NATO pede que Rússia liberte navios e marinheiros ucranianos

O secretário-geral da NATO, Jens Stoltenberg instou Moscovo a libertar os navios apresados e os marinheiros ucranianos detidos no domingo perto da Crimeia. Os EUA falam de "escandalosa violação de soberania" da Ucrânia. Moscovo culpa Kiev.

"Vimos que a Rússia usou a força militar contra a Ucrânia de maneira aberta e direta", disse Jens Stoltenberg em conferência de imprensa no final de uma reunião de emergência da aliança militar ocidental realizada a pedido da Ucrânia, que não é membro da NATO.

"Todos os aliados expressaram total apoio à integridade e soberania territorial da Ucrânia", acrescentou. "Não há justificação para o uso de força militar contra os navios ucranianos e contra os marinheiros, por isso pedimos à Rússia que liberte imediatamente os marinheiros e os navios ucranianos apreendidos ontem."

O dirigente norueguês disse que a Rússia também deve permitir que todas as embarcações comerciais tenham acesso total aos portos ucranianos.

Stoltenberg lembrou as sanções económicas impostas pelo Ocidente à Rússia por causa da anexação em 2014 da península da Crimeia à Ucrânia e o apoio aos rebeldes separatistas no leste da Ucrânia. "Estamos a acompanhar e a monitorizar a situação de perto e estamos constantemente a avaliar o que mais podemos fazer porque a Rússia precisa de entender que as ações têm consequências."

"Isto está a provocar uma escalada do conflito na região e confirma um padrão de comportamento que temos visto há vários anos", acrescentou.
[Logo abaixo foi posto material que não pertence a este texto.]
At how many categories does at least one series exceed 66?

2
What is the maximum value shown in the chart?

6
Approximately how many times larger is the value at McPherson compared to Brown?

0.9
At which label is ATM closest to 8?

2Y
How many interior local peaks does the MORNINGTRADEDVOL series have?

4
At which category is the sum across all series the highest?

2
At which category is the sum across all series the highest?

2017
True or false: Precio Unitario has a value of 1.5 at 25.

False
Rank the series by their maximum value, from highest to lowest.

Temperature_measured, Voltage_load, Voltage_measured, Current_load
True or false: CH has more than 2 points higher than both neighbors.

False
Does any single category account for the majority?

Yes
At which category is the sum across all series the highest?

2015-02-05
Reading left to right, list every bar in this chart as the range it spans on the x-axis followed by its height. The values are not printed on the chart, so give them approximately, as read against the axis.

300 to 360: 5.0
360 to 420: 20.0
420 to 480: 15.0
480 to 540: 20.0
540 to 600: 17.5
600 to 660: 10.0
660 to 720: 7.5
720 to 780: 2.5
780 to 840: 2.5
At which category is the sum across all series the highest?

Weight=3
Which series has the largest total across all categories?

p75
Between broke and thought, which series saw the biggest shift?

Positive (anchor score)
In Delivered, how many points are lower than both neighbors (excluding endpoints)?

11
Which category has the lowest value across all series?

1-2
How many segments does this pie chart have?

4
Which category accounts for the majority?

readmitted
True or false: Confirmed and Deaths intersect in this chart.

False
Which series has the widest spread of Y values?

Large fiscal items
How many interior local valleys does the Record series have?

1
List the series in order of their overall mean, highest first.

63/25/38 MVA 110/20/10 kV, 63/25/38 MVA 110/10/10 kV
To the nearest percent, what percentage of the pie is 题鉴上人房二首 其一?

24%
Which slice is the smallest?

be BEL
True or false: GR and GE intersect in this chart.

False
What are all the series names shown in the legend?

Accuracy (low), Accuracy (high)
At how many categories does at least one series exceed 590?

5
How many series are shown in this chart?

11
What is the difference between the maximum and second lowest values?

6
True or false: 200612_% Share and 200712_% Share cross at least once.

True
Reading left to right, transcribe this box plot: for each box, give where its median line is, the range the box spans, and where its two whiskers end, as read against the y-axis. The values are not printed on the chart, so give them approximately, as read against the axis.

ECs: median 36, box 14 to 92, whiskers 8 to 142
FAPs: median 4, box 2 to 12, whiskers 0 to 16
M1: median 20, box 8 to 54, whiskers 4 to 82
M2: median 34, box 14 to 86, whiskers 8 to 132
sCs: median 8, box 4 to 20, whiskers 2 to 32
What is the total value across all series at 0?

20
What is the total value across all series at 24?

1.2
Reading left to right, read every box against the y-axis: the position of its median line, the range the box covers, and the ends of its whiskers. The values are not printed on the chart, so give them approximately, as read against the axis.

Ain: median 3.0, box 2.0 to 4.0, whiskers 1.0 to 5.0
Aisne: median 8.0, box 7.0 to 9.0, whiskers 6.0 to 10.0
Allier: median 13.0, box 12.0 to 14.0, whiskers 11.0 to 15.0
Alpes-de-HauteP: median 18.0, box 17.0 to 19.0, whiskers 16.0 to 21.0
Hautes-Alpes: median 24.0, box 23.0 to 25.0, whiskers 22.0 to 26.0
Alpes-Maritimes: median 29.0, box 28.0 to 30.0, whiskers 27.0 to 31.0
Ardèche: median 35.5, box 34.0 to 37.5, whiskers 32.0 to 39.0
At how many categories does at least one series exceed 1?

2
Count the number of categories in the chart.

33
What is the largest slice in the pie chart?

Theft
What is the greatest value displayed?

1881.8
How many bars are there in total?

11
A Ucrânia acusou a Rússia de agressão militar e colocou as forças armadas em alerta total de combate na sequência de as forças navais russas terem disparado contra os três navios ucranianos e detido 24 tripulantes no estreito de Kerch, que liga o mar Negro ao mar de Azov.

Kiev pediu aos aliados ocidentais para reforçarem as sanções contra Moscovo.

Em Nova Iorque, a embaixadora dos EUA na ONU, Nikki Haley, também pediu à Rússia que "liberte" os navios ucranianos e as suas tripulações, juntando-se ao apelo já feito hoje pelo presidente ucraniano.

Haley considerou a captura de navios ucranianos "ilegal", o que torna "impossível" uma "relação normal" com Moscovo.

"Como o presidente do meu país disse muitas vezes, os Estados Unidos são a favor de um relacionamento normal com a Rússia, mas ações ilegais como esta tornam isso impossível", disse a diplomata norte-americana, numa reunião de emergência do Conselho de Segurança da ONU solicitada pela Ucrânia.

Por sua vez, o vice-embaixador russo Dimitri Polanski protestou contra aqueles que alimentam o comportamento "antirrusso". "Vocês alimentam ódios" contra a Rússia, disse o diplomata, tendo alegado "a violação" de regras internacionais por parte dos navios ucranianos no estreito de Kerch.

No domingo, a Rússia "apenas procurou garantir a segurança daquela passagem", concluiu o russo.

A Rússia admitiu ter aberto fogo na tarde de domingo contra os navios ucranianos que, na sua versão, estariam nas suas águas territoriais, perto da Crimeia, para forçá-los a parar. A Ucrânia afirma que o ataque ocorreu em águas neutras, depois de Moscovo decidir fechar o estreito de Kerch, para impedir o acesso de navios ucranianos no mar de Azov.